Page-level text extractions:
----------------
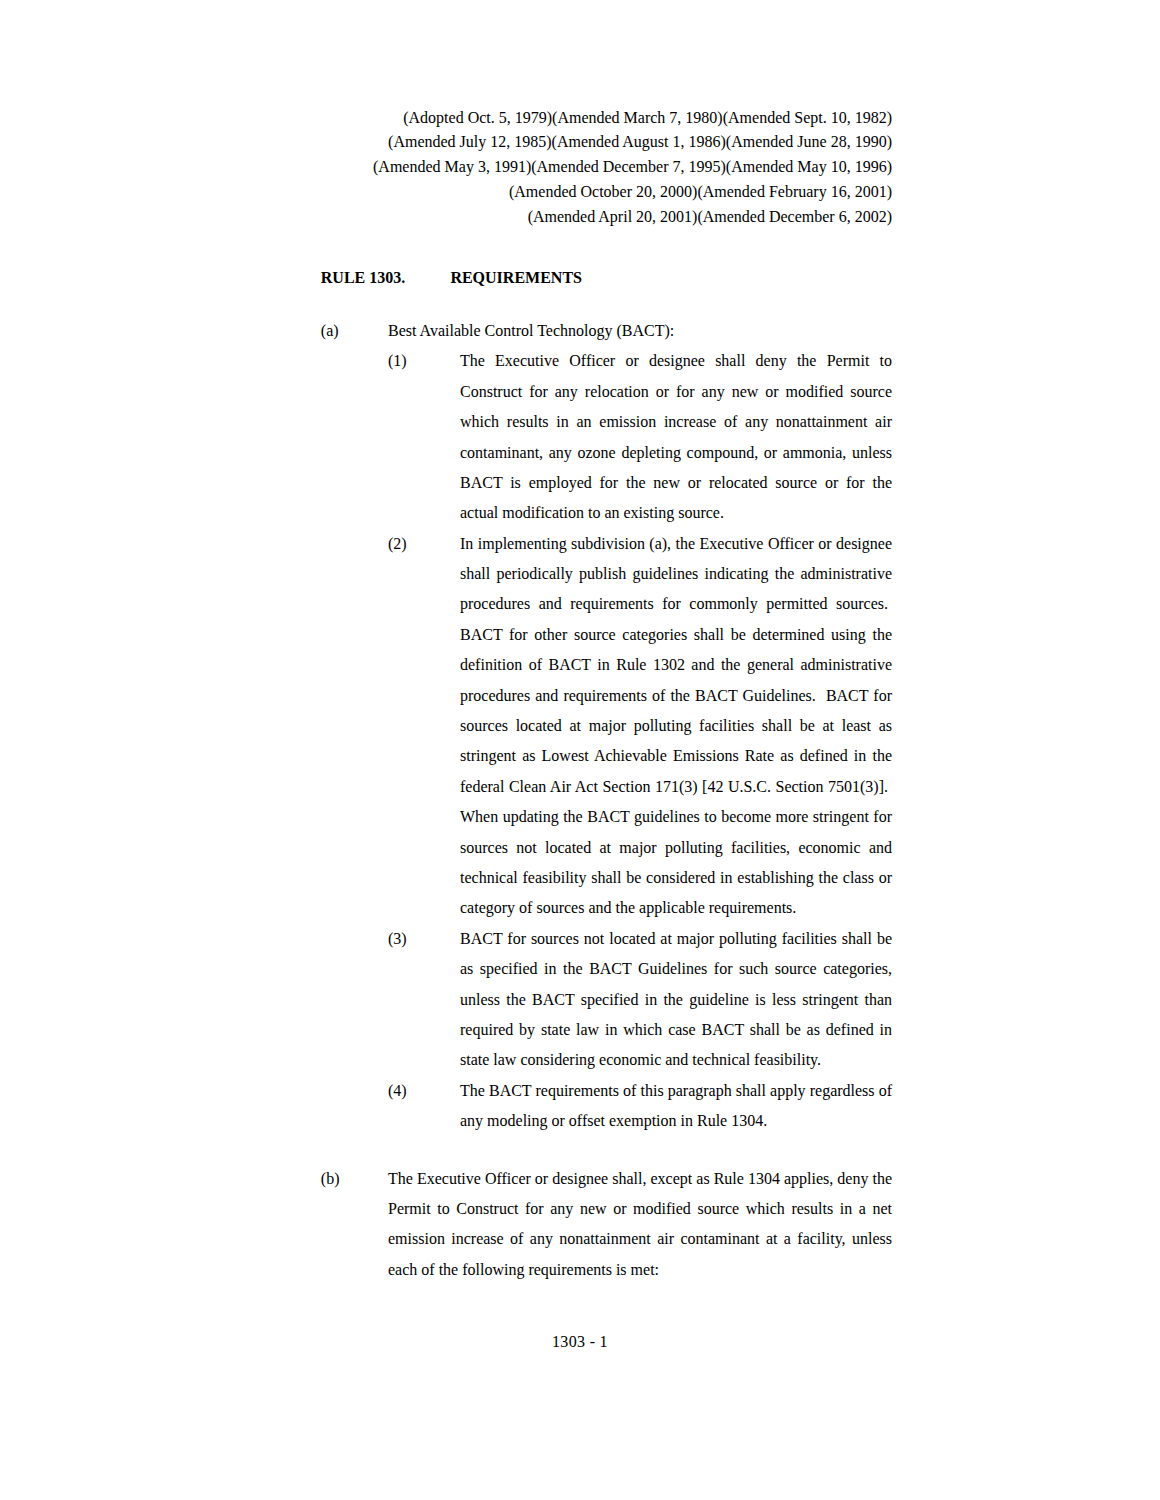(Adopted Oct. 5, 1979)(Amended March 7, 1980)(Amended Sept. 10, 1982)
(Amended July 12, 1985)(Amended August 1, 1986)(Amended June 28, 1990)
(Amended May 3, 1991)(Amended December 7, 1995)(Amended May 10, 1996)
(Amended October 20, 2000)(Amended February 16, 2001)
(Amended April 20, 2001)(Amended December 6, 2002)
RULE 1303. REQUIREMENTS
(a)
Best Available Control Technology (BACT):
(1)
The Executive Officer or designee shall deny the Permit to Construct for any relocation or for any new or modified source which results in an emission increase of any nonattainment air contaminant, any ozone depleting compound, or ammonia, unless BACT is employed for the new or relocated source or for the actual modification to an existing source.
(2)
In implementing subdivision (a), the Executive Officer or designee shall periodically publish guidelines indicating the administrative procedures and requirements for commonly permitted sources. BACT for other source categories shall be determined using the definition of BACT in Rule 1302 and the general administrative procedures and requirements of the BACT Guidelines. BACT for sources located at major polluting facilities shall be at least as stringent as Lowest Achievable Emissions Rate as defined in the federal Clean Air Act Section 171(3) [42 U.S.C. Section 7501(3)]. When updating the BACT guidelines to become more stringent for sources not located at major polluting facilities, economic and technical feasibility shall be considered in establishing the class or category of sources and the applicable requirements.
(3)
BACT for sources not located at major polluting facilities shall be as specified in the BACT Guidelines for such source categories, unless the BACT specified in the guideline is less stringent than required by state law in which case BACT shall be as defined in state law considering economic and technical feasibility.
(4)
The BACT requirements of this paragraph shall apply regardless of any modeling or offset exemption in Rule 1304.
(b)
The Executive Officer or designee shall, except as Rule 1304 applies, deny the Permit to Construct for any new or modified source which results in a net emission increase of any nonattainment air contaminant at a facility, unless each of the following requirements is met:
1303 - 1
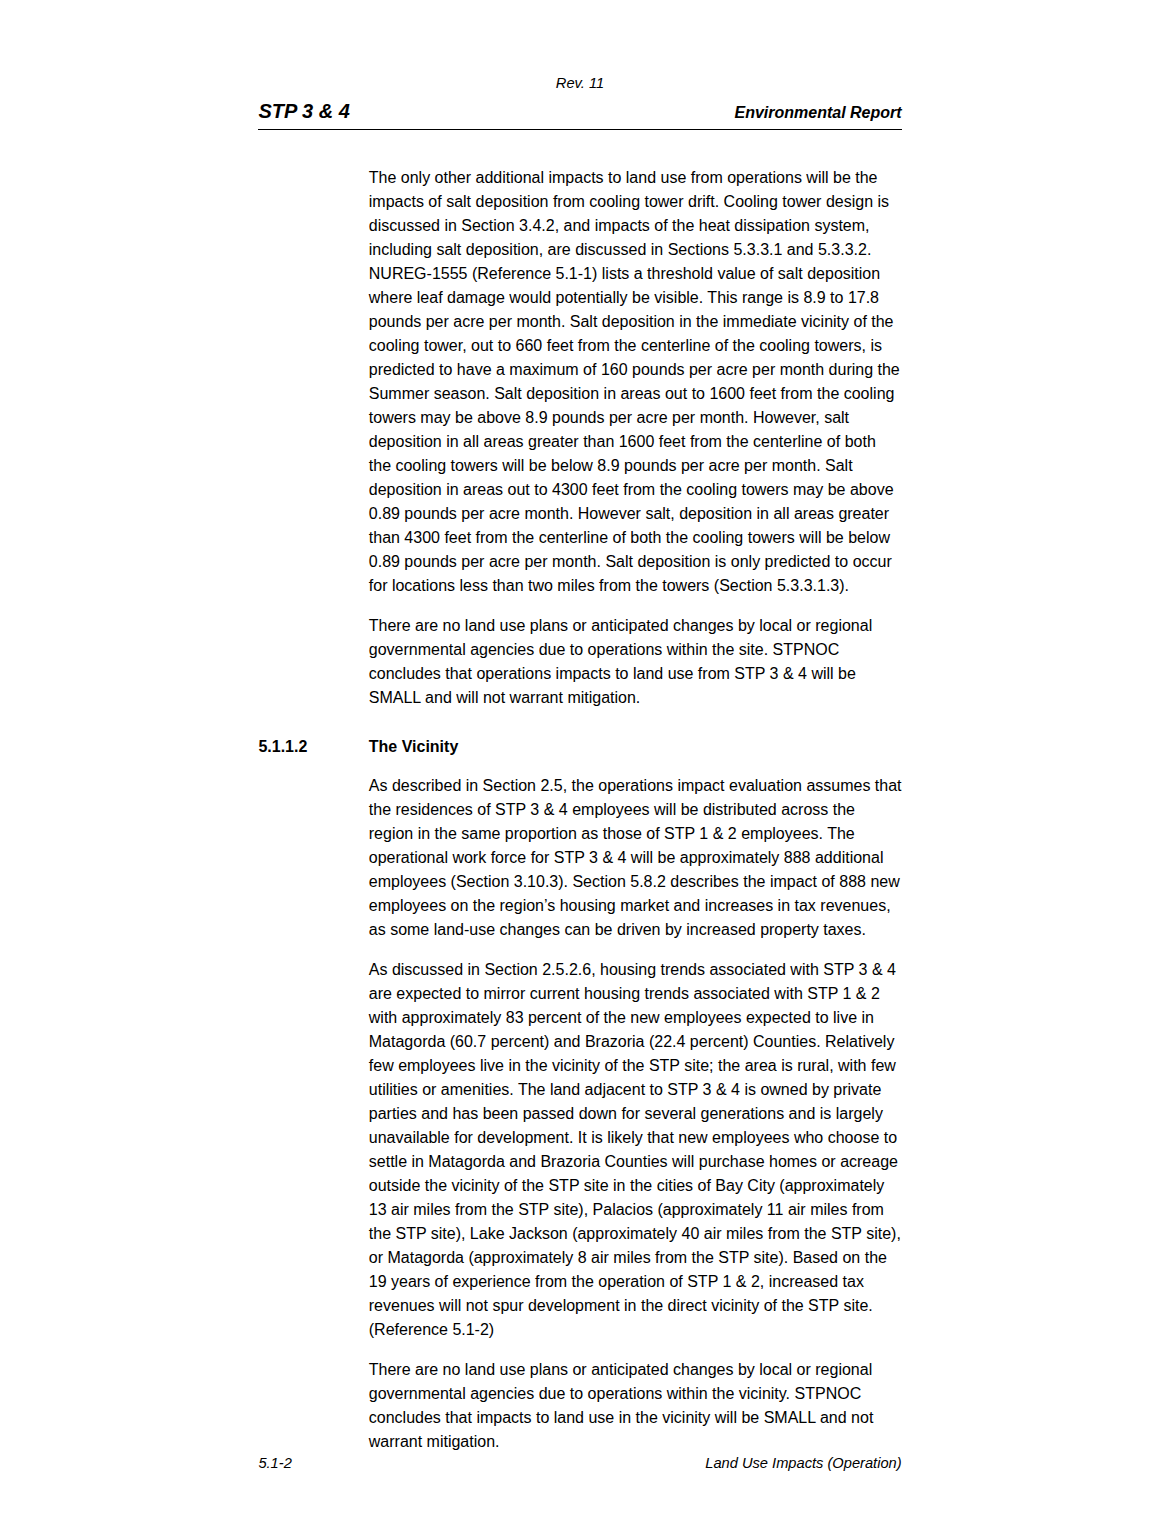Rev. 11
STP 3 & 4 Environmental Report
The only other additional impacts to land use from operations will be the impacts of salt deposition from cooling tower drift. Cooling tower design is discussed in Section 3.4.2, and impacts of the heat dissipation system, including salt deposition, are discussed in Sections 5.3.3.1 and 5.3.3.2. NUREG-1555 (Reference 5.1-1) lists a threshold value of salt deposition where leaf damage would potentially be visible. This range is 8.9 to 17.8 pounds per acre per month. Salt deposition in the immediate vicinity of the cooling tower, out to 660 feet from the centerline of the cooling towers, is predicted to have a maximum of 160 pounds per acre per month during the Summer season. Salt deposition in areas out to 1600 feet from the cooling towers may be above 8.9 pounds per acre per month. However, salt deposition in all areas greater than 1600 feet from the centerline of both the cooling towers will be below 8.9 pounds per acre per month. Salt deposition in areas out to 4300 feet from the cooling towers may be above 0.89 pounds per acre month. However salt, deposition in all areas greater than 4300 feet from the centerline of both the cooling towers will be below 0.89 pounds per acre per month. Salt deposition is only predicted to occur for locations less than two miles from the towers (Section 5.3.3.1.3).
There are no land use plans or anticipated changes by local or regional governmental agencies due to operations within the site. STPNOC concludes that operations impacts to land use from STP 3 & 4 will be SMALL and will not warrant mitigation.
5.1.1.2 The Vicinity
As described in Section 2.5, the operations impact evaluation assumes that the residences of STP 3 & 4 employees will be distributed across the region in the same proportion as those of STP 1 & 2 employees. The operational work force for STP 3 & 4 will be approximately 888 additional employees (Section 3.10.3). Section 5.8.2 describes the impact of 888 new employees on the region’s housing market and increases in tax revenues, as some land-use changes can be driven by increased property taxes.
As discussed in Section 2.5.2.6, housing trends associated with STP 3 & 4 are expected to mirror current housing trends associated with STP 1 & 2 with approximately 83 percent of the new employees expected to live in Matagorda (60.7 percent) and Brazoria (22.4 percent) Counties. Relatively few employees live in the vicinity of the STP site; the area is rural, with few utilities or amenities. The land adjacent to STP 3 & 4 is owned by private parties and has been passed down for several generations and is largely unavailable for development. It is likely that new employees who choose to settle in Matagorda and Brazoria Counties will purchase homes or acreage outside the vicinity of the STP site in the cities of Bay City (approximately 13 air miles from the STP site), Palacios (approximately 11 air miles from the STP site), Lake Jackson (approximately 40 air miles from the STP site), or Matagorda (approximately 8 air miles from the STP site). Based on the 19 years of experience from the operation of STP 1 & 2, increased tax revenues will not spur development in the direct vicinity of the STP site. (Reference 5.1-2)
There are no land use plans or anticipated changes by local or regional governmental agencies due to operations within the vicinity. STPNOC concludes that impacts to land use in the vicinity will be SMALL and not warrant mitigation.
5.1-2 Land Use Impacts (Operation)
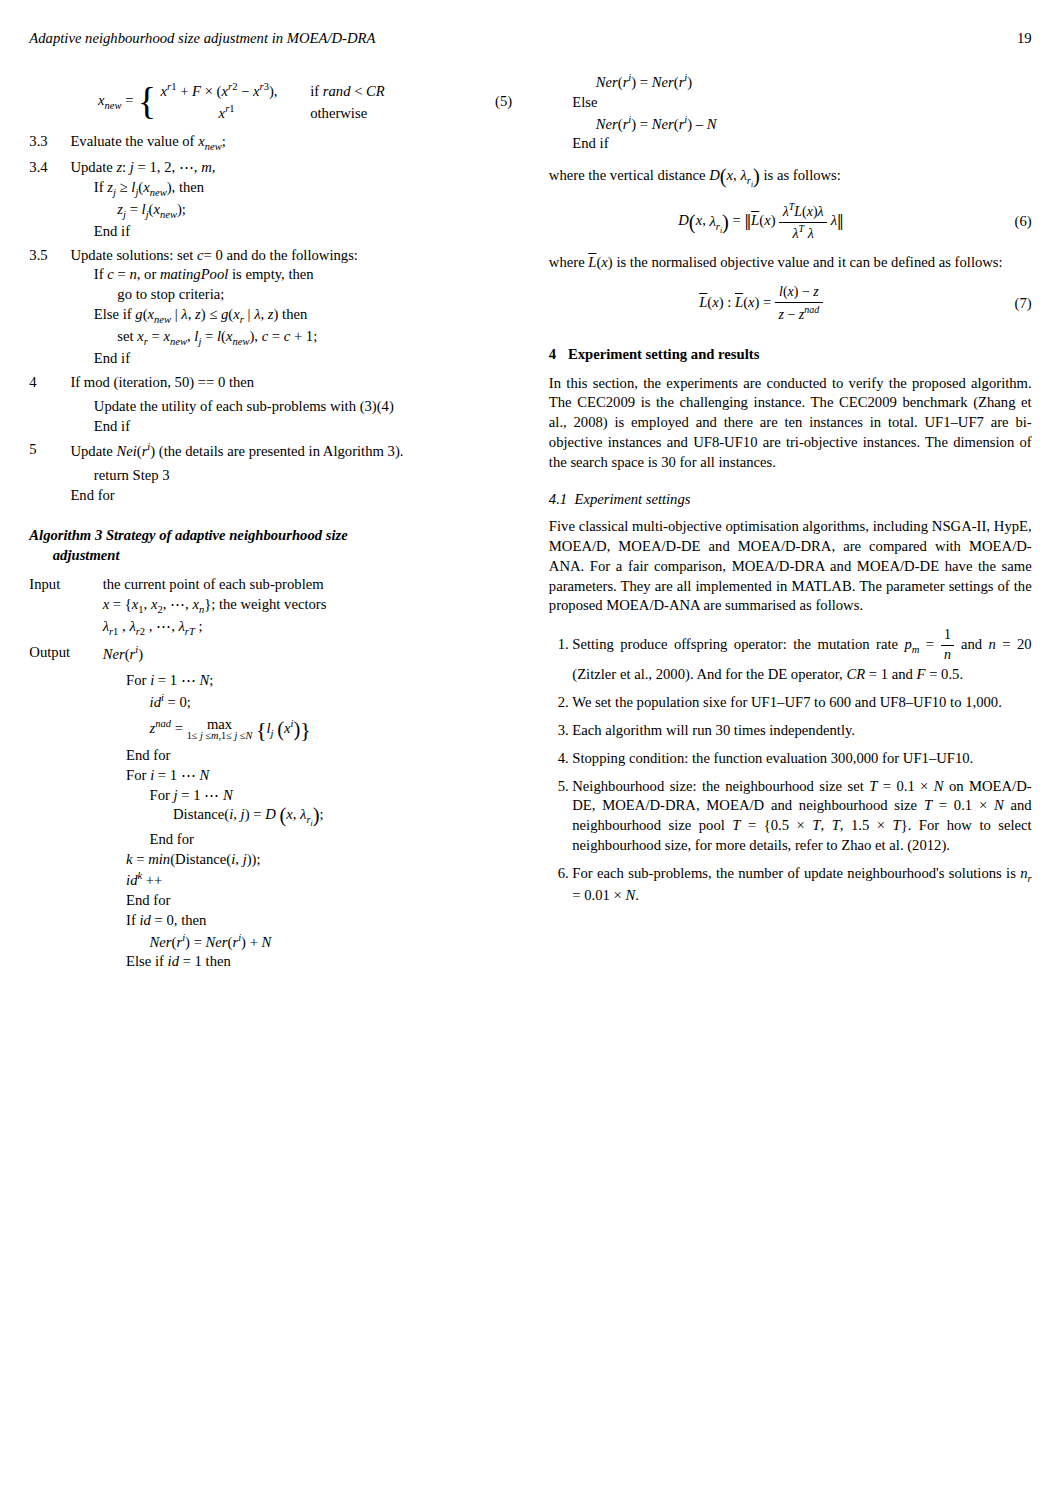Adaptive neighbourhood size adjustment in MOEA/D-DRA 19
xnew = { xr1 + F × (xr2 − xr3), if rand < CR xr1 otherwise
(5)
3.3 Evaluate the value of xnew;
3.4 Update z: j = 1, 2, ⋯, m,
If zj ≥ lj(xnew), then
zj = lj(xnew);
End if
3.5 Update solutions: set c= 0 and do the followings:
If c = n, or matingPool is empty, then
go to stop criteria;
Else if g(xnew | λ, z) ≤ g(xr | λ, z) then
set xr = xnew, lj = l(xnew), c = c + 1;
End if
4 If mod (iteration, 50) == 0 then
Update the utility of each sub-problems with (3)(4)
End if
5 Update Nei(ri) (the details are presented in Algorithm 3).
return Step 3
End for
Algorithm 3 Strategy of adaptive neighbourhood size adjustment
Input
the current point of each sub-problem
x = {x1, x2, ⋯, xn}; the weight vectors
λr1 , λr2 , ⋯, λrT ;
Output
Ner(ri)
For i = 1 ⋯ N;
idi = 0;
znad = max 1≤ j ≤m,1≤ j ≤N {lj (xi)}
End for
For i = 1 ⋯ N
For j = 1 ⋯ N
Distance(i, j) = D (x, λri);
End for
k = min(Distance(i, j));
idk ++
End for
If id = 0, then
Ner(ri) = Ner(ri) + N
Else if id = 1 then
Ner(ri) = Ner(ri)
Else
Ner(ri) = Ner(ri) – N
End if
where the vertical distance D(x, λri) is as follows:
D(x, λri) = ‖L(x) λTL(x)λ λT λ λ‖
(6)
where L(x) is the normalised objective value and it can be defined as follows:
L(x) : L(x) = l(x) − z z − znad
(7)
4 Experiment setting and results
In this section, the experiments are conducted to verify the proposed algorithm. The CEC2009 is the challenging instance. The CEC2009 benchmark (Zhang et al., 2008) is employed and there are ten instances in total. UF1–UF7 are bi-objective instances and UF8-UF10 are tri-objective instances. The dimension of the search space is 30 for all instances.
4.1 Experiment settings
Five classical multi-objective optimisation algorithms, including NSGA-II, HypE, MOEA/D, MOEA/D-DE and MOEA/D-DRA, are compared with MOEA/D-ANA. For a fair comparison, MOEA/D-DRA and MOEA/D-DE have the same parameters. They are all implemented in MATLAB. The parameter settings of the proposed MOEA/D-ANA are summarised as follows.
Setting produce offspring operator: the mutation rate pm = 1 n and n = 20 (Zitzler et al., 2000). And for the DE operator, CR = 1 and F = 0.5.
We set the population sixe for UF1–UF7 to 600 and UF8–UF10 to 1,000.
Each algorithm will run 30 times independently.
Stopping condition: the function evaluation 300,000 for UF1–UF10.
Neighbourhood size: the neighbourhood size set T = 0.1 × N on MOEA/D-DE, MOEA/D-DRA, MOEA/D and neighbourhood size T = 0.1 × N and neighbourhood size pool T = {0.5 × T, T, 1.5 × T}. For how to select neighbourhood size, for more details, refer to Zhao et al. (2012).
For each sub-problems, the number of update neighbourhood's solutions is nr = 0.01 × N.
----------------
Instructions for the task: If a line above holds "details", count it; say how many such lines there are and nothing else.

Answer area: 2